従来のメイドインワリオはプレイヤー個人の苦手なお題を対策すればよかったが、今作はキャラクターごとにアクションがあるためプレイヤーがキャラクターに対して得意不得意が出てくる。そしてキャラクターが起こせるアクションで得意なお題や苦手なお題というのも出てくるため、プレイヤーが苦手なお題、プレイヤーが苦手なキャラクター、キャラクターが苦手なお題と重なってしまうと、もうお手上げの状態になってしまう。これが成功体験へのハードルが高いと感じてしまった要素である。ただし、これは難しい要素が重なった条件であってその逆もある。キャラクターが圧倒的に得意としているお題がある。例えば瞬間移動のアクションができるファイブワットはスタートからゴールを目指せというお題を何の弊害もなく終わらせることが出来る。キャラクターがお題と嚙み合った時は一瞬で成功してしまうため、ある種ズルをしているような感覚になる。これが一生続くとなると簡単すぎて退屈になってしまうが、お題を数多く成功させ記録を更新していくメイドインワリオにおいて、刹那的に流れてくるミニゲームの中で休憩的な状況が作り出せるのは良いと思うしお題数も稼げるため得した気分になれる。滅茶苦茶に難しい状況と圧倒的に有利な状況このふたつのバランス感覚を体験できるのは今作特有の遊びであるかなと思う。
何をおすそわけるのか?
そりゃもうジョイコンなのだが、実際にプレイしてみるとジョイコンだけというわけでもなさそうだ。何をおすそわけるのかと言うとミニゲームの難易度とキャラクターの可愛さである。
ミニゲームの難易度とは
前の項目であるように非常に難易度が高くなる瞬間が存在する。そういった時におすそわけプレイをしておくことで、お題にを速く楽に成功することができるだろう。お題に選出された時に選ばれたキャラクターが相性が悪かった場合は見てるだけといった選択ができる。おすそわけた相手にお題を丸投げ出来てしまうというのが今作のメイドインワリオなのである。
1人が頑張れば成功するお題ならこれで問題ないが、おすそわけプレイをした時だけお題がおすそわけプレイ用に2人で進めないといけない内容に変化する場合がある。今作に「タワーブリッジ」というお題がある。川から船が来たら橋を上げ、道から車が来たら橋を下げて事故が無いように交通誘導するといった内容だ。これは1人でプレイする時は片方を動作させると、もう片方も自動で動作するという仕組みになっている。2人でプレイする場合は各々意思で橋を動作できるため現実で声を掛け合ってプレイする状況になる。これを見るとひとりでプレイするのは味気ない気がしてしまう。

**記録データ:**
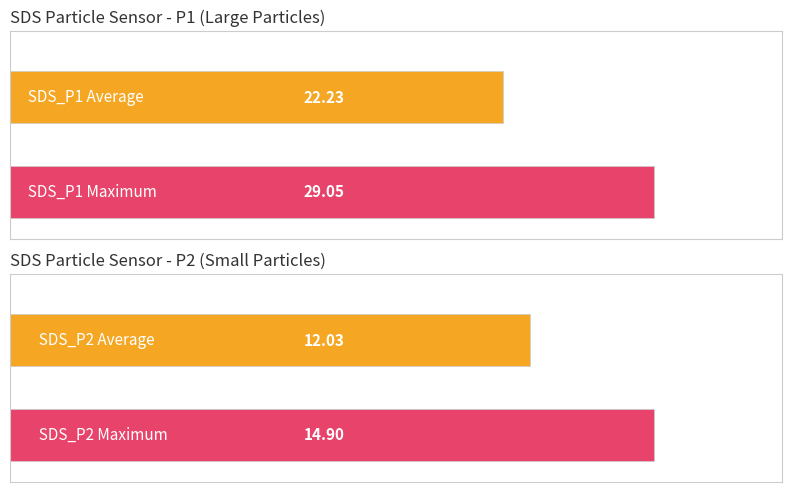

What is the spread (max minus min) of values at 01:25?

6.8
==
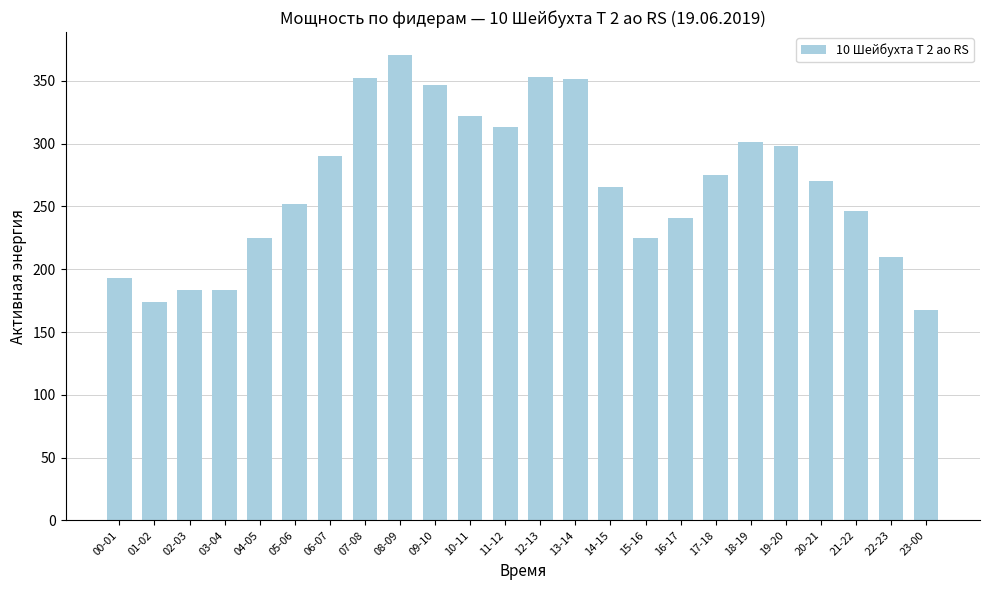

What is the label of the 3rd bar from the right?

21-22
---
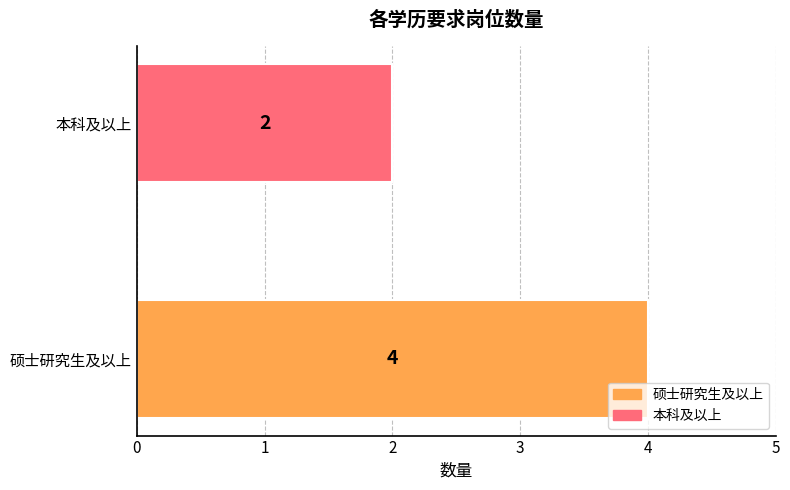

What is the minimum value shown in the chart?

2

**実施する作業:**
[A] メイドインワリオに関する文章のうち、「何をおすそわけるのか?」を含む箇所から始めて「のは味気ない気がしてしまう。」で終わる部分を、一字も変えずに書き写して返してほしい。
[B] メイドインワリオに関する文章を、最後に示された文のあとから書き継いでほしい。

**作業ごとの結果:**
[A]
何をおすそわけるのか?
そりゃもうジョイコンなのだが、実際にプレイしてみるとジョイコンだけというわけでもなさそうだ。何をおすそわけるのかと言うとミニゲームの難易度とキャラクターの可愛さである。
ミニゲームの難易度とは
前の項目であるように非常に難易度が高くなる瞬間が存在する。そういった時におすそわけプレイをしておくことで、お題にを速く楽に成功することができるだろう。お題に選出された時に選ばれたキャラクターが相性が悪かった場合は見てるだけといった選択ができる。おすそわけた相手にお題を丸投げ出来てしまうというのが今作のメイドインワリオなのである。
1人が頑張れば成功するお題ならこれで問題ないが、おすそわけプレイをした時だけお題がおすそわけプレイ用に2人で進めないといけない内容に変化する場合がある。今作に「タワーブリッジ」というお題がある。川から船が来たら橋を上げ、道から車が来たら橋を下げて事故が無いように交通誘導するといった内容だ。これは1人でプレイする時は片方を動作させると、もう片方も自動で動作するという仕組みになっている。2人でプレイする場合は各々意思で橋を動作できるため現実で声を掛け合ってプレイする状況になる。これを見るとひとりでプレイするのは味気ない気がしてしまう。

[B]
補足:ソロプレイヤーが目指すべき道
今作のミニゲームはおすそわけプレイをした方がおもしろいものお題ばかりで従来のメイドインワリオの様に1人でコツコツやるゲームではなくなってしまったのかもしれない。ただソロプレイヤーの皆が絶望する必要はない。ワリオカップという毎週開かれるスコアやタイムを競うモードがある。これは決められたお題、時には決められたキャラクターでハイスコアやベストタイムを狙う言わばスコアアタックのモードがある。これは完全に理詰めでできるため、不安要素を徹底的にプレイヤースキルでカバーすることができる。ワリオカップが開催している間はソロプレイヤーはここを目指すのが良いだろう。
キャラクターの可愛さとは
今作のキャラクターたちは3Dモデルでかなり等身が低いデザインになっている。サンエックスのすみっコぐらしみたいになっているためとてもキュートである。
このキュートなキャラクターの何をおすそわけるかというと、ゲーム内で動くキャラクターそのものだ。どういう事かというと一部のキャラクターがおすそわけプレイを意識した作りになっていてソロプレイだと不完全なキャラクターとして生まれてしまったからである。ドリブルとスピッツ、カットとアナの様に右左どちらかの方向にしかアクションが起こせないのはソロプレイ時にかなり厳しい制約になる。そのため基本的には選ぶことのないキャラクターになってしまう。だが、おすそわけプレイの際には自分がお題に不利なキャラクターをピックアップしても相方と難易度をおすそわけしているため、ミニゲーム自体も苦ではない。それに相方がカットを選んだらアナを選びたくなってしまう情が湧いてくるが故にソロプレイでは使わない様なキャラクターでもゲーム内で動いている姿を楽しめるというわけだ。
おすそわけプレイのせいでこの様なアクションの制約が強いキャラクターが生まれてしまったと思うが、それを解決するのはまたおすそわけプレイなのである。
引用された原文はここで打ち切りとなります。